**WHAT THIS TASK INVOLVES**
Repeat each line of the material word for word.

**EXERCISE DATA**
================

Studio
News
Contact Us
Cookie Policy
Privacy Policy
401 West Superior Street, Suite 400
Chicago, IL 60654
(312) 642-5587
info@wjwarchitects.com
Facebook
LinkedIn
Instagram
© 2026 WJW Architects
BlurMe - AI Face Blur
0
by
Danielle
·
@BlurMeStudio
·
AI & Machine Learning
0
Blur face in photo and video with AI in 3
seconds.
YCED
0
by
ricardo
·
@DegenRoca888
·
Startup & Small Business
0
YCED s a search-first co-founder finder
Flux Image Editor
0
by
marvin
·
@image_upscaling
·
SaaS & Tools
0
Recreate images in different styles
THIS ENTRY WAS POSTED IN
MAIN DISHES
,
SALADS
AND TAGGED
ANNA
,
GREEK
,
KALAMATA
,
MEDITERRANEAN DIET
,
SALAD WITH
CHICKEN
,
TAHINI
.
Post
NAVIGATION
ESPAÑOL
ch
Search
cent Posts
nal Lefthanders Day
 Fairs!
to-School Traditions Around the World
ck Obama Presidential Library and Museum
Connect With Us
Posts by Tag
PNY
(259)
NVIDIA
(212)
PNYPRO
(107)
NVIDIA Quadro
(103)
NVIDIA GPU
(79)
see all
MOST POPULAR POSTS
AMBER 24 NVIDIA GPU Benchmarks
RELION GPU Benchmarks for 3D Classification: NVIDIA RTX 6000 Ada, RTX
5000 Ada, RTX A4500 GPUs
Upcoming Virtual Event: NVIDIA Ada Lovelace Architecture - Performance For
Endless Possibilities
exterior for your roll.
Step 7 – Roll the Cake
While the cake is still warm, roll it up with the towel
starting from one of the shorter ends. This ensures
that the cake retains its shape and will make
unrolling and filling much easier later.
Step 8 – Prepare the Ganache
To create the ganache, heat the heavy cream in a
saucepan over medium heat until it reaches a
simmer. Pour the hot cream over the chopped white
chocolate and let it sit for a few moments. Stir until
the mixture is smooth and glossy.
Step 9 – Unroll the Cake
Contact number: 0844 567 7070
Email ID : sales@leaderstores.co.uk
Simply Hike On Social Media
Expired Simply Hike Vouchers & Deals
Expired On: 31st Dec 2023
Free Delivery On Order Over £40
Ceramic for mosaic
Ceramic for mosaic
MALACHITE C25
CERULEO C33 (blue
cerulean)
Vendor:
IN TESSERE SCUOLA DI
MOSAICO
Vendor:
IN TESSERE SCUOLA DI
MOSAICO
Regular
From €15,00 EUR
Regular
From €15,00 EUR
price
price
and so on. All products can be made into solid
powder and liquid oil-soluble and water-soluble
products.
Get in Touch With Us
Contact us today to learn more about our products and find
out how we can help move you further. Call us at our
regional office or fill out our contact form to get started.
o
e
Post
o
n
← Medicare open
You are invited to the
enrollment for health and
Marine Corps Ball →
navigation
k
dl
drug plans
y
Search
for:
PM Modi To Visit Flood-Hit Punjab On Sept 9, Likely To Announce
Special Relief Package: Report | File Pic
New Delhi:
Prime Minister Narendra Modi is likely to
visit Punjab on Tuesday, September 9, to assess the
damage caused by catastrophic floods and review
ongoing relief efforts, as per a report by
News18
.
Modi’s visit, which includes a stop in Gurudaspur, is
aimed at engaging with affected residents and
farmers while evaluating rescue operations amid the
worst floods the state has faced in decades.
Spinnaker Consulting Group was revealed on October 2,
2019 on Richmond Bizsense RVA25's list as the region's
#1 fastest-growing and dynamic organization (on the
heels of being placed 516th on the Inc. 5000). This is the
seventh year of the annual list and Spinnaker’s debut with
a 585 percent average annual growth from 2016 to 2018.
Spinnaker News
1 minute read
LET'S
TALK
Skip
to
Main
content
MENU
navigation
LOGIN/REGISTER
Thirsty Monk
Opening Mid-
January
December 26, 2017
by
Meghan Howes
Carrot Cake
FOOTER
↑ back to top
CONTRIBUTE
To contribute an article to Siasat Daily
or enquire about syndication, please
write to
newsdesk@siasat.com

================

**YOUR SOLUTION**
Studio
News
Contact Us
Cookie Policy
Privacy Policy
401 West Superior Street, Suite 400
Chicago, IL 60654
(312) 642-5587
info@wjwarchitects.com
Facebook
LinkedIn
Instagram
© 2026 WJW Architects
BlurMe - AI Face Blur
0
by
Danielle
·
@BlurMeStudio
·
AI & Machine Learning
0
Blur face in photo and video with AI in 3
seconds.
YCED
0
by
ricardo
·
@DegenRoca888
·
Startup & Small Business
0
YCED s a search-first co-founder finder
Flux Image Editor
0
by
marvin
·
@image_upscaling
·
SaaS & Tools
0
Recreate images in different styles
THIS ENTRY WAS POSTED IN
MAIN DISHES
,
SALADS
AND TAGGED
ANNA
,
GREEK
,
KALAMATA
,
MEDITERRANEAN DIET
,
SALAD WITH
CHICKEN
,
TAHINI
.
Post
NAVIGATION
ESPAÑOL
ch
Search
cent Posts
nal Lefthanders Day
 Fairs!
to-School Traditions Around the World
ck Obama Presidential Library and Museum
Connect With Us
Posts by Tag
PNY
(259)
NVIDIA
(212)
PNYPRO
(107)
NVIDIA Quadro
(103)
NVIDIA GPU
(79)
see all
MOST POPULAR POSTS
AMBER 24 NVIDIA GPU Benchmarks
RELION GPU Benchmarks for 3D Classification: NVIDIA RTX 6000 Ada, RTX
5000 Ada, RTX A4500 GPUs
Upcoming Virtual Event: NVIDIA Ada Lovelace Architecture - Performance For
Endless Possibilities
exterior for your roll.
Step 7 – Roll the Cake
While the cake is still warm, roll it up with the towel
starting from one of the shorter ends. This ensures
that the cake retains its shape and will make
unrolling and filling much easier later.
Step 8 – Prepare the Ganache
To create the ganache, heat the heavy cream in a
saucepan over medium heat until it reaches a
simmer. Pour the hot cream over the chopped white
chocolate and let it sit for a few moments. Stir until
the mixture is smooth and glossy.
Step 9 – Unroll the Cake
Contact number: 0844 567 7070
Email ID : sales@leaderstores.co.uk
Simply Hike On Social Media
Expired Simply Hike Vouchers & Deals
Expired On: 31st Dec 2023
Free Delivery On Order Over £40
Ceramic for mosaic
Ceramic for mosaic
MALACHITE C25
CERULEO C33 (blue
cerulean)
Vendor:
IN TESSERE SCUOLA DI
MOSAICO
Vendor:
IN TESSERE SCUOLA DI
MOSAICO
Regular
From €15,00 EUR
Regular
From €15,00 EUR
price
price
and so on. All products can be made into solid
powder and liquid oil-soluble and water-soluble
products.
Get in Touch With Us
Contact us today to learn more about our products and find
out how we can help move you further. Call us at our
regional office or fill out our contact form to get started.
o
e
Post
o
n
← Medicare open
You are invited to the
enrollment for health and
Marine Corps Ball →
navigation
k
dl
drug plans
y
Search
for:
PM Modi To Visit Flood-Hit Punjab On Sept 9, Likely To Announce
Special Relief Package: Report | File Pic
New Delhi:
Prime Minister Narendra Modi is likely to
visit Punjab on Tuesday, September 9, to assess the
damage caused by catastrophic floods and review
ongoing relief efforts, as per a report by
News18
.
Modi’s visit, which includes a stop in Gurudaspur, is
aimed at engaging with affected residents and
farmers while evaluating rescue operations amid the
worst floods the state has faced in decades.
Spinnaker Consulting Group was revealed on October 2,
2019 on Richmond Bizsense RVA25's list as the region's
#1 fastest-growing and dynamic organization (on the
heels of being placed 516th on the Inc. 5000). This is the
seventh year of the annual list and Spinnaker’s debut with
a 585 percent average annual growth from 2016 to 2018.
Spinnaker News
1 minute read
LET'S
TALK
Skip
to
Main
content
MENU
navigation
LOGIN/REGISTER
Thirsty Monk
Opening Mid-
January
December 26, 2017
by
Meghan Howes
Carrot Cake
FOOTER
↑ back to top
CONTRIBUTE
To contribute an article to Siasat Daily
or enquire about syndication, please
write to
newsdesk@siasat.com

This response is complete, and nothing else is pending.